David Bitton, fondateur d'Oreka et Wengo, a intégré il y a un an et demi le fonds d'investissements français Serena, qui a récemment levé 300 millions d'euros, devenant l'un des premiers fonds européens de seed et série A. C'est avec lui que Clubic a souhaité en savoir plus sur le vaste et tortueux mécanisme des levées de fonds dans la Tech.
Voilà un sujet qui nous semble parfois difficilement compréhensible, d'un point de vue technique : les levées de fonds dans la Tech. On a coutume de lire qu’untel a levé 70 millions d’euros en « série A », ou que telle start-up a levé 3 millions d’euros en « seed », sans bien comprendre de quoi il s'agit.
Pour lever le voile sur ce phénomène jargonnant, Clubic reçoit David Bitton, qui a rejoint le fonds d’investissement français Serena Capital il y a un an et demi. David Bitton est connu pour avoir notamment fondé le FAI Oreka au début des années 2000 avant de lancer Wengo en 2004.
Interview de David Bitton, Operating Partner chez Serena Capital
Clubic : Pouvez-vous vous présenter et nous expliquer quelle est votre position chez Serena ?
David Bitton : Avant de rejoindre Serena il y a un an et demi, le gros de ma carrière, ce fut l'entreprenariat. Depuis les 20 dernières années, j'ai été le CEO et co-fondateur de trois sociétés. J'ai eu la chance de démarrer ma carrière au début des années 2000, quand le marché des télécoms s'est ouvert à la concurrence. Je viens de cet univers-là. J'ai lancé un fournisseur d'accès à Internet en mai 2000, qui s'appelait Oreka. Nous pouvions bénéficier d'une rapide visibilité et d'être dans le top 3 des FAI français en moins de 12 mois. J'ai ensuite lancé, en 2004, un opérateur de téléphonie sur Internet, Wengo, qui était un peu Skype avant Skype.

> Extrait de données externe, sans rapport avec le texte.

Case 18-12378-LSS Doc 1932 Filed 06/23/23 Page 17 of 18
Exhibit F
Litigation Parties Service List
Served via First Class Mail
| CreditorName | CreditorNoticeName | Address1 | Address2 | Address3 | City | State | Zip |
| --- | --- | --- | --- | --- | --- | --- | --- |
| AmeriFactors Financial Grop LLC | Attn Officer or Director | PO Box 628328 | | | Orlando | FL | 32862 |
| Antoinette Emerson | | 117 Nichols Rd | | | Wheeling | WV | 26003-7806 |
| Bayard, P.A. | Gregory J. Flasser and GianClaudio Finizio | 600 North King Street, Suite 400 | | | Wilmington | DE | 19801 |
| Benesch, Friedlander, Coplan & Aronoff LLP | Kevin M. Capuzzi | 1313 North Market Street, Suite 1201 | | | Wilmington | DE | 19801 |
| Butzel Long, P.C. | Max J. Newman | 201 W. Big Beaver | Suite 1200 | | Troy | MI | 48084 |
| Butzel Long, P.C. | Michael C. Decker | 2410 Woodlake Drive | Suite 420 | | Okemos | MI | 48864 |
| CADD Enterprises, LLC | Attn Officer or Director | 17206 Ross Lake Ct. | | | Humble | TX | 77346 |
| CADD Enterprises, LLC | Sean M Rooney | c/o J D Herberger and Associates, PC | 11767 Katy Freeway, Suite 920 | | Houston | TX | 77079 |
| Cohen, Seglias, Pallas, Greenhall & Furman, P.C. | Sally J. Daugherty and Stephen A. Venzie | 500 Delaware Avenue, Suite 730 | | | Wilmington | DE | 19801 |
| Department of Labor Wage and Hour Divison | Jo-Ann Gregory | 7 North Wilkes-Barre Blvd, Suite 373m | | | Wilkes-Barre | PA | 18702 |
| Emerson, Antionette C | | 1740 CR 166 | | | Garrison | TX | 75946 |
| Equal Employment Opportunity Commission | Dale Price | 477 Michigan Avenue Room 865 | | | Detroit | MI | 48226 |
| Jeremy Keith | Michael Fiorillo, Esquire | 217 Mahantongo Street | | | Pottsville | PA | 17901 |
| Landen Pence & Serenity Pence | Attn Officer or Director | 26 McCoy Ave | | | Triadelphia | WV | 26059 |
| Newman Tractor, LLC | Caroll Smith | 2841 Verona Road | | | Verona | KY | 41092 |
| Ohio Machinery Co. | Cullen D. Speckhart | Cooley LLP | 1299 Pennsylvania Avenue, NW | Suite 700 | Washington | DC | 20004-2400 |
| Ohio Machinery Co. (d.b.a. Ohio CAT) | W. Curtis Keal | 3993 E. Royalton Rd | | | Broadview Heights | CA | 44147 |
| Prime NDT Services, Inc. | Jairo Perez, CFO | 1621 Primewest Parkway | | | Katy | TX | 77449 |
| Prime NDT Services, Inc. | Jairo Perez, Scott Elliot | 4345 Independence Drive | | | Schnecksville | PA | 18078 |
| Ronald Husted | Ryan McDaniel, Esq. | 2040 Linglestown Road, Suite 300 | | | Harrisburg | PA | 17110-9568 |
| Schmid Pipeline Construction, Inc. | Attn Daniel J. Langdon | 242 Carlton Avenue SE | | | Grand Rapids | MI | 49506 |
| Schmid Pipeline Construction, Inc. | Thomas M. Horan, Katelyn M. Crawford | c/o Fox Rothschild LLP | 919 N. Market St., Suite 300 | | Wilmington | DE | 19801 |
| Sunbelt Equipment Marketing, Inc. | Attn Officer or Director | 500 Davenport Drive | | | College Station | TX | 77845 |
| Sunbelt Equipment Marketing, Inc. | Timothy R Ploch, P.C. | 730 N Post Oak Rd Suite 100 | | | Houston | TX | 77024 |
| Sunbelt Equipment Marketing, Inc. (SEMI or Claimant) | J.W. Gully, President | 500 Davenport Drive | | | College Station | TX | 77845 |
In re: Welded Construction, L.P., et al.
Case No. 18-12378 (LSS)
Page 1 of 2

Ce qui était intéressant, c'est qu'à ce moment-là, la téléphonie coûtait encore de l'argent pour un consommateur. Nous avions l'impression de révolutionner la téléphonie en la rendant gratuite en France. Mais nous avons eu une attitude très française : nous avons considéré que la France était suffisante comme marché, alors qu'en fait, les gens de Skype, qui sont arrivés juste après nous, ont tout de suite inclus le monde entier. J'ai ensuite dirigé MyBestPro, une plateforme de marché qui met en relation particuliers et professionnels, c'est le gros de mon aventure.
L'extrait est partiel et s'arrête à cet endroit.